Joe Wilson: From Honesty's Hero to Hillary's Zero

Without Joe Wilson, the former ambassador who was dispatched by the Bush Administration to Africa to "prove" the yellowcake story and instead chose to believe the facts, we would have a more difficult time learning the depth of the deception used to foment the Iraqi invasion. Now Ambassador Wilson, as desperate as the rest of the Clinton crew to stave off an increasingly inevitable defeat, has increased his own shrill voice about how badly the Obama campaign is treating Hillary and how the media are happy to play along.

Hear that? That's the sound of credibility flying away from Wilson — at the speed of sycophancy.

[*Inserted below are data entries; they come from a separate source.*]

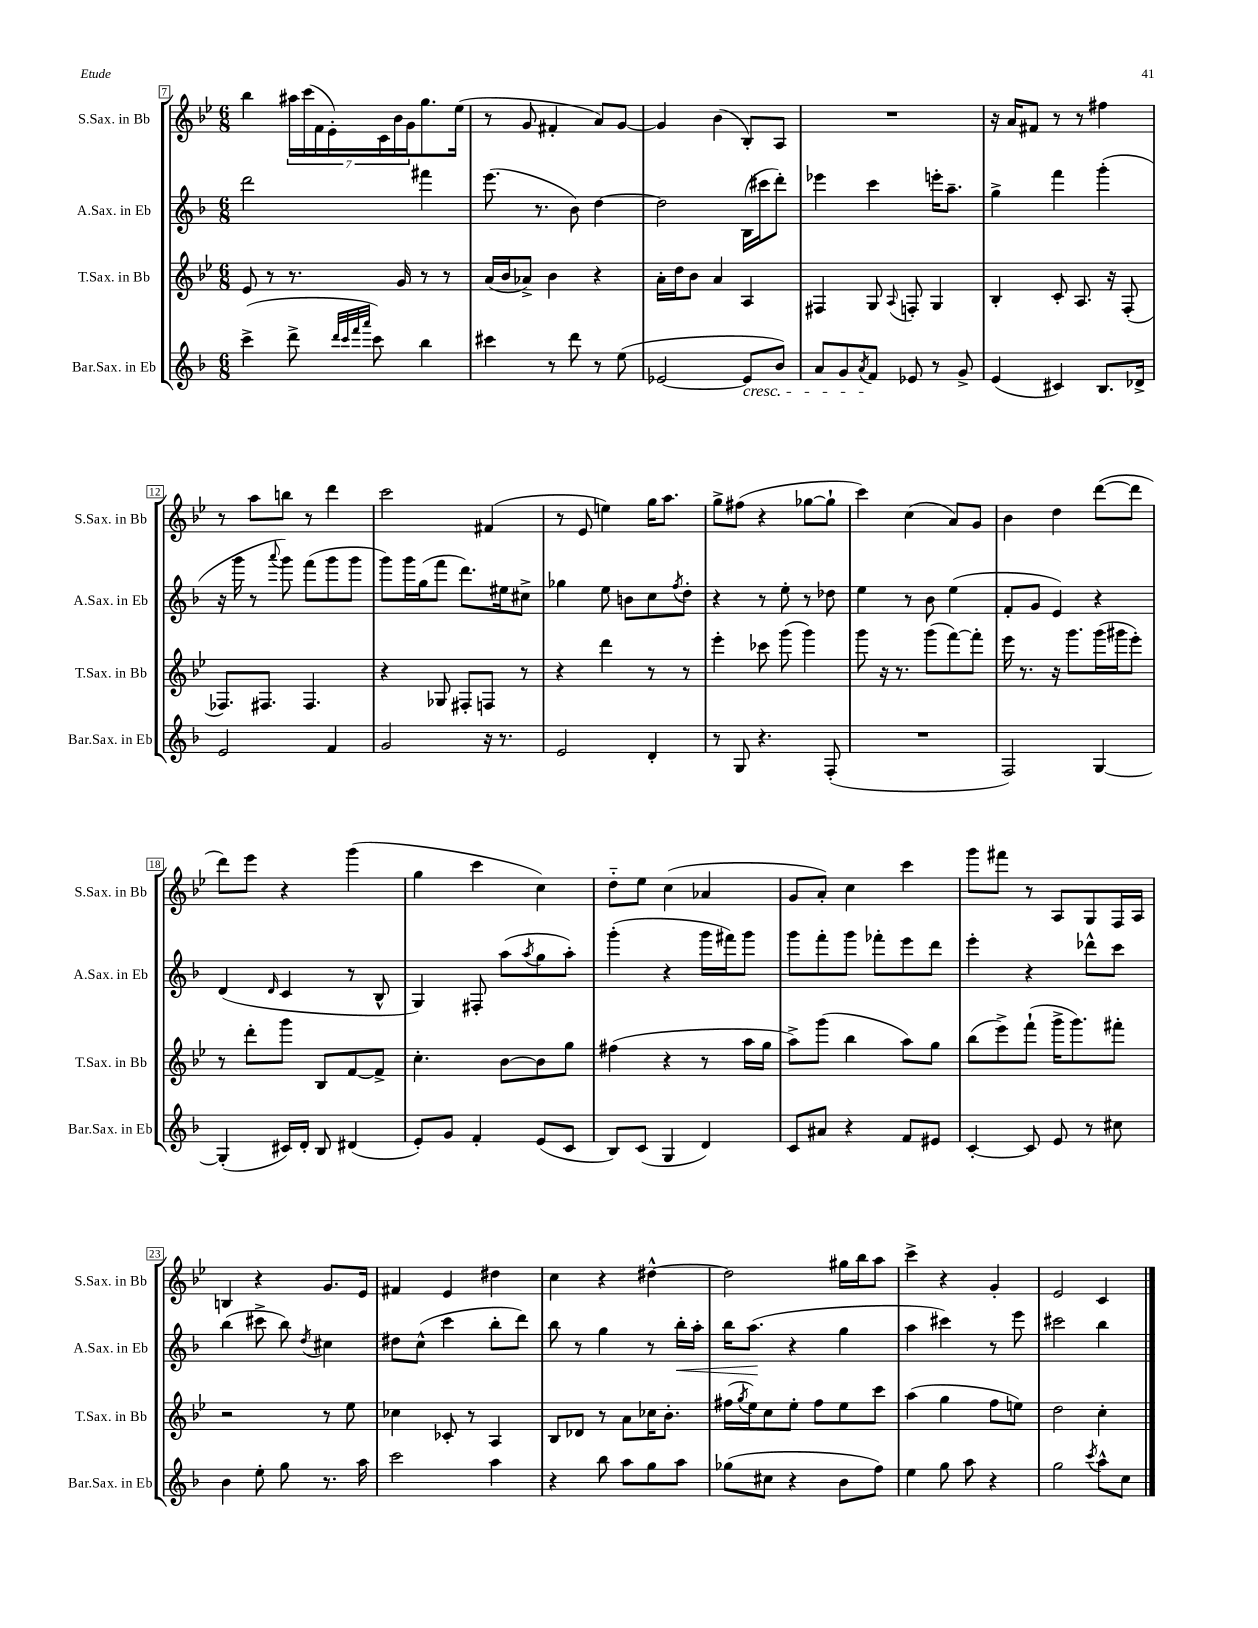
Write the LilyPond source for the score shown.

<<
\new StaffGroup <<
\new Staff = "s0" \with { instrumentName = "S.Sax. in Bb" shortInstrumentName = "S.Sax. in Bb" } {
    \clef treble \key bes \major \numericTimeSignature \time 6/8
    bes''4 \tuplet 7/4 { ais''16 c'''16( f'16 ees'16-.) c'16 bes'16 g'16 } g''8. ees''16( |
    r8 g'8 fis'4-. a'8) g'8~ |
    g'4 bes'4( bes8-.) a8 |
    R2. |
    r16 a'16 fis'8 r8 r8 fis''4 |
    r8 a''8 b''8 r8 d'''4 |
    c'''2 fis'4( |
    r8 ees'8 e''4) g''16 a''8. |
    g''8-> fis''8( r4 ges''8~ ges''8-! |
    c'''4) c''4( a'8) g'8 |
    bes'4 d''4 d'''8~( d'''8 |
    d'''8) ees'''8 r4 g'''4( |
    g''4 c'''4 c''4) |
    d''8-_ ees''8 c''4( aes'4 |
    g'8 a'8-.) c''4 c'''4 |
    g'''8 fis'''8 r8 a8 g8 f16 a16 |
    b4 r4 g'8. ees'16 |
    fis'4 ees'4 dis''4 |
    c''4 r4 dis''4~-^ |
    dis''2 gis''16 bes''16 a''8 |
    c'''4-> r4 g'4-. |
    ees'2 c'4 \bar "|." |
}
\new Staff = "s1" \with { instrumentName = "A.Sax. in Eb" shortInstrumentName = "A.Sax. in Eb" } {
    \clef treble \key f \major \numericTimeSignature \time 6/8
    d'''2 fis'''4 |
    e'''8.( r8. bes'8) d''4~ |
    d''2 bes16( cis'''16 d'''8-.) |
    ees'''4 c'''4 e'''16-. a''8.-- |
    g''4-> f'''4 g'''4-.( |
    r16 g'''16 r8 \appoggiatura { a'''8 } g'''8) f'''8( g'''8 g'''8 |
    g'''8) g'''16 g''16( f'''8 d'''8.) eis''16 cis''8-> |
    ges''4 e''8 b'8 c''8 \acciaccatura { f''8 } d''8-. |
    r4 r8 e''8-. r8 des''8 |
    e''4 r8 bes'8 e''4( |
    f'8-. g'8 e'4) r4 |
    d'4( \grace { d'16 } c'4 r8 bes8-^ |
    g4) fis8-. a''8( \acciaccatura { a''8 } g''8 a''8-.) |
    g'''4-.( r4 g'''16 fis'''16) g'''8 |
    g'''8 f'''8-. g'''8 fes'''8-. e'''8 d'''8 |
    e'''4-. r4 des'''8-^ c'''8 |
    bes''4( cis'''8-> bes''8) \acciaccatura { d''8 } cis''4 |
    dis''8 c''8-^( c'''4 bes''8-. d'''8) |
    bes''8 r8 g''4 r8 bes''16-.\< a''16-. |
    bes''16 a''8.\!( r4 g''4 |
    a''4 cis'''4) r8 e'''8 |
    cis'''2 bes''4 \bar "|." |
}
\new Staff = "s2" \with { instrumentName = "T.Sax. in Bb" shortInstrumentName = "T.Sax. in Bb" } {
    \clef treble \key bes \major \numericTimeSignature \time 6/8
    ees'8 r8 r8. g'16 r8 r8 |
    a'16( bes'16 aes'8->) bes'4 r4 |
    a'16-. d''16 bes'8 a'4 a4 |
    fis4 g8 \appoggiatura { a8 } f8-. g4 |
    bes4-. c'8-. a8. r16 f8-.( |
    fes8.) fis8. fis4. |
    r4 ges8 fis8-. f8 r8 |
    r4 d'''4 r8 r8 |
    ees'''4-. ces'''8 g'''8( g'''4) |
    g'''8 r16 r8. g'''8( f'''8~) f'''8-. |
    ees'''16 r8. r16 g'''8. g'''16( gis'''16 ees'''8-.) |
    r8 d'''8-. g'''8 bes8 f'8~ f'8-> |
    c''4.-. bes'8~ bes'8 g''8 |
    fis''4( r4 r8 a''16 g''16 |
    a''8->) g'''8( bes''4 a''8) g''8 |
    bes''8( ees'''8->) f'''8-!( g'''16-> g'''8.) fis'''8-. |
    r2 r8 ees''8 |
    ces''4 ces'8-. r8 a4 |
    bes8 des'8 r8 a'8 ces''16 bes'8.-. |
    fis''16( \acciaccatura { g''8 } ees''16) c''8 ees''8-. fis''8 ees''8 c'''8 |
    a''4( g''4 f''8 e''8) |
    d''2 c''4-. \bar "|." |
}
\new Staff = "s3" \with { instrumentName = "Bar.Sax. in Eb" shortInstrumentName = "Bar.Sax. in Eb" } {
    \clef treble \key f \major \numericTimeSignature \time 6/8
    c'''4->( d'''8-> \grace { d'''32 c'''32 f'''32 a'''32 } c'''8) bes''4 |
    cis'''4 r8 d'''8 r8 e''8( |
    ees'2~ ees'8\cresc bes'8) |
    a'8 g'8 \acciaccatura { a'8 } f'8\! ees'8 r8 g'8-> |
    e'4( cis'4) bes8. des'16-> |
    e'2 f'4 |
    g'2 r16 r8. |
    e'2 d'4-. |
    r8 g8 r4. f8-.( |
    R2. |
    f2) g4~ |
    g4-.( cis'16) d'16-. bes8 dis'4( |
    e'8-.) g'8 f'4-. e'8( c'8 |
    bes8) c'8( g4 d'4) |
    c'8 ais'8 r4 f'8 eis'8 |
    c'4~-. c'8 e'8 r8 cis''8 |
    bes'4 e''8-. g''8 r8. a''16 |
    c'''2 a''4 |
    r4 bes''8 a''8 g''8 a''8 |
    ges''8( cis''8 r4 bes'8 f''8) |
    e''4 g''8 a''8 r4 |
    g''2 \acciaccatura { c'''8 } a''8-^ c''8 \bar "|." |
}
>>
>>
\layout { \context { \Score currentBarNumber = #7 \override BarNumber.stencil = #(make-stencil-boxer 0.1 0.3 ly:text-interface::print) } }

But more than his litany of complaints registered towards David Axelrod, Bill Richardson and Tony McPeak — doing no more, and generally less, than the surrogates in Clinton's campaign at raising "doubts," i.e., insinuating that the other candidate has some serious questions to answer, hmm hmm — there are two points that are deeply troubling in Wilson's screed on HuffPost.

First, his credulity in accepting that Hillary's vote for the authorizing the invasion was not her fault. George Bush tricked her with his devilish lies! Who can blame her? Sorry to quote at length, but context is everything:

My wife, former CIA agent, Valerie, and I accompanied Senator Clinton to Philadelphia the day after her speech. Valerie pointed out in her comments how, in the run up to the invasion, the administration lied to the Congress and the American people about the nature and the seriousness of the weapons of mass destruction threat posed by Saddam Hussein. The Bush administration's willful twisting of intelligence was crucial to manipulation of the press, the public and the Congress. Not until months later, after the invasion, did the facts of the administration's distortion of intelligence slowly begin to trickle out, partly as a result of my own efforts in a New York Times opinion piece in July 2003.

He then goes on to grouse about how Obama's Philadelphia speech on race allowed his surrogats to attack Hillary on her national defense policy. Joe, what about the vote to authorize the invasion? 21 Democratic Senators, including our own Ron Wyden, were not fooled. I wasn't fooled. Millions of Americans knew better than to trust the Bush Administration and took to the streets to announce loudly they did not believe the invasion was justified. Among the millions that weren't fooled: Barack Obama. Among the dupes: Hillary Clinton.

This is a point over which Joe Wilson happily glosses. La la la, nothing there, la la.

The second, and truly heinous part of his post, is his willingness to join Hillary herself and other flunkies in throwing up the specter of "fiery pastor Jeremiah Wright," Obama's "public relations nightmare." Hillary said nothing about Wright prior to the speech; now, with Obama having made the "nightmare" into a courageous and necessary starting point to talk about one of the most urgent issues facing our country — not to mention rescuing his campaign and probably dooming Clinton once and for all — Clinton and her campaign are pulling a Fox News with it and turning into the major Wright-floggers.

This is politics of the most disgusting kind. This is politics that drives people from the process and lets the special interests dominate and destroy. And it's having the effect it should have: Hillary's approval ratings are at their lowest. According to a new NBC/Wall Street Journal poll, she stands at 37% favorable — her lowest standing since this poll began in 2001. Obama, on the other hand, is at 49% — down just 2 points from the previous poll two weeks ago (and within the margin of error, so basically unchanged). The public, I hope, is starting to recognize that while both campaigns have been pushing hard at each other, it's Clinton herself who has been leading the way with negativity in a way not seen from Obama.

Over the next four weeks, as Clinton tries desperately to make Pennsylvania the proof that Obama can't win the general election, expect her campaign to believe as if it were the general election — and she was the GOP. Ugly, vicious, nasty. Jeremiah Wright and more Jeremiah Wright.

And expect Joe Wilson and other previously respectable figures to sell out in a vain attempt to rescue a candidate who couldn't convince Americans to vote for her on the issues so is resorting to winning votes based on hear.

Joe Wilson. Is his middle name "Spiro?"